Das bestätigte Rechtsanwalt Kai Dellit, Partner der Kanzlei Hermann Wienberg Wilhelm, der seit der Eröffnung des Insolvenzverfahrens am 1. Mai diesen Jahres zunächst den Geschäftsbetrieb als Insolvenzverwalter fortgeführt hatte. Mit der Übernahme durch einen Investor sei die Sanierung nun abgeschlossen, so Dellit.

Die Firma HDG ist seit ihrer Gründung im Jahr 2001 überwiegend im Osten und in der Mitte von Deutschland als Personaldienstleister für das Hotelgewerbe, hauptsächlich im Bereich „Housekeeping“ tätig. An 13 Standorten beschäftigte die Firma zwischenzeitlich mehr als 200 Mitarbeiter.

Allerdings hatte das Unternehmen dann unter anderem einen erheblichen Umsatzverlust nach der Beendigung eines Vertrages durch einen wichtigen Kunden zu verkraften.

„Die Sanierung im Rahmen eines Insolvenzverfahrens war der richtige Weg und wohl auch die einzige Option für den Fortbestand des Geschäftsbetriebs. Unter dem Schutz der Insolvenzordnung konnte die Restrukturierung optimal erfolgen und der Umsatzverlust wirtschaftlich kompensiert werden“, sagte Dellit. Die harten, aber erfolgreichen Sanierungsmaßnahmen ermöglichten die Rettung von 102 Arbeitsplätzen. Das Unternehmen wurde durch die HDG Hoteldienstleistungsgesellschaft mbH mit Sitz in Erfurt übernommen.
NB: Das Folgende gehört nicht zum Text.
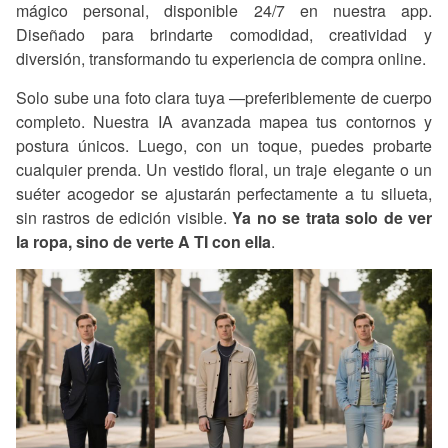
mágico personal, disponible 24/7 en nuestra app.
Diseñado para brindarte comodidad, creatividad y
diversión, transformando tu experiencia de compra online.
Solo sube una foto clara tuya —preferiblemente de cuerpo
completo. Nuestra IA avanzada mapea tus contornos y
postura únicos. Luego, con un toque, puedes probarte
cualquier prenda. Un vestido floral, un traje elegante o un
suéter acogedor se ajustarán perfectamente a tu silueta,
sin rastros de edición visible.
Ya no se trata solo de ver
la ropa, sino de verte A TI con ella
.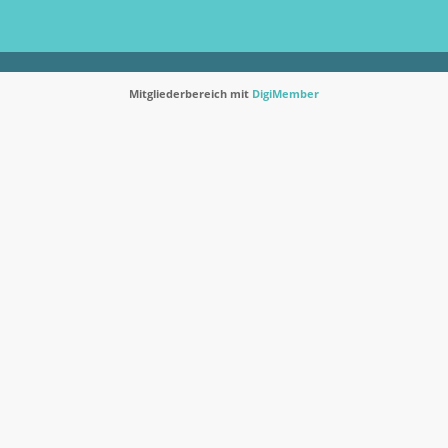
Mitgliederbereich mit
DigiMember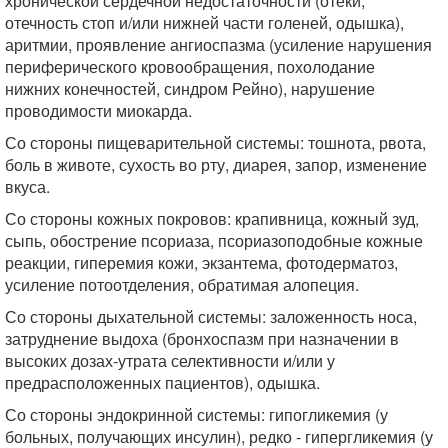
хронической сердечной недостаточности (отеки,
отечность стоп и/или нижней части голеней, одышка),
аритмии, проявление ангиоспазма (усиление нарушения
периферического кровообращения, похолодание
нижних конечностей, синдром Рейно), нарушение
проводимости миокарда.
Со стороны пищеварительной системы: тошнота, рвота,
боль в животе, сухость во рту, диарея, запор, изменение
вкуса.
Со стороны кожных покровов: крапивница, кожный зуд,
сыпь, обострение псориаза, псориазоподобные кожные
реакции, гиперемия кожи, экзантема, фотодерматоз,
усиление потоотделения, обратимая алопеция.
Со стороны дыхательной системы: заложенность носа,
затруднение выдоха (бронхоспазм при назначении в
высоких дозах-утрата селективности и/или у
предрасположенных пациентов), одышка.
Со стороны эндокринной системы: гипогликемия (у
больных, получающих инсулин), редко - гипергликемия (у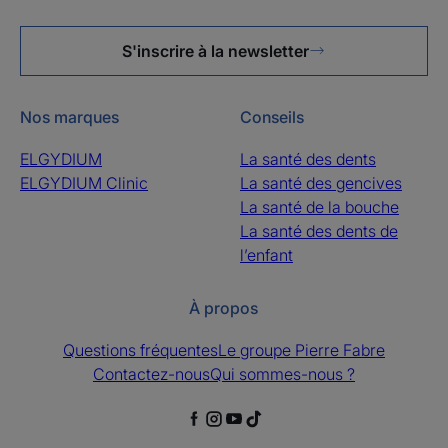
S'inscrire à la newsletter
Nos marques
Conseils
ELGYDIUM
La santé des dents
ELGYDIUM Clinic
La santé des gencives
La santé de la bouche
La santé des dents de
l’enfant
À propos
Questions fréquentes
Le groupe Pierre Fabre
Contactez-nous
Qui sommes-nous ?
„Der Weg dorthin war nicht leicht“, so Dellit. Um den Geschäftsbetrieb zu retten, war der Abbau von 80 Arbeitsplätzen unumgänglich. Dieser betraf die Hotels der Betreiber, zu denen die Geschäftsbeziehung beendet worden war. „Soweit mir bekannt, haben aber nahezu alle betroffenen Arbeitnehmer unmittelbar eine Anschlussbeschäftigung gefunden“, erklärte Dellit.

Bis zur Eröffnung des Verfahrens über das Vermögen der Firma war Kai Dellit bereits als vorläufiger Sachwalter bestellt.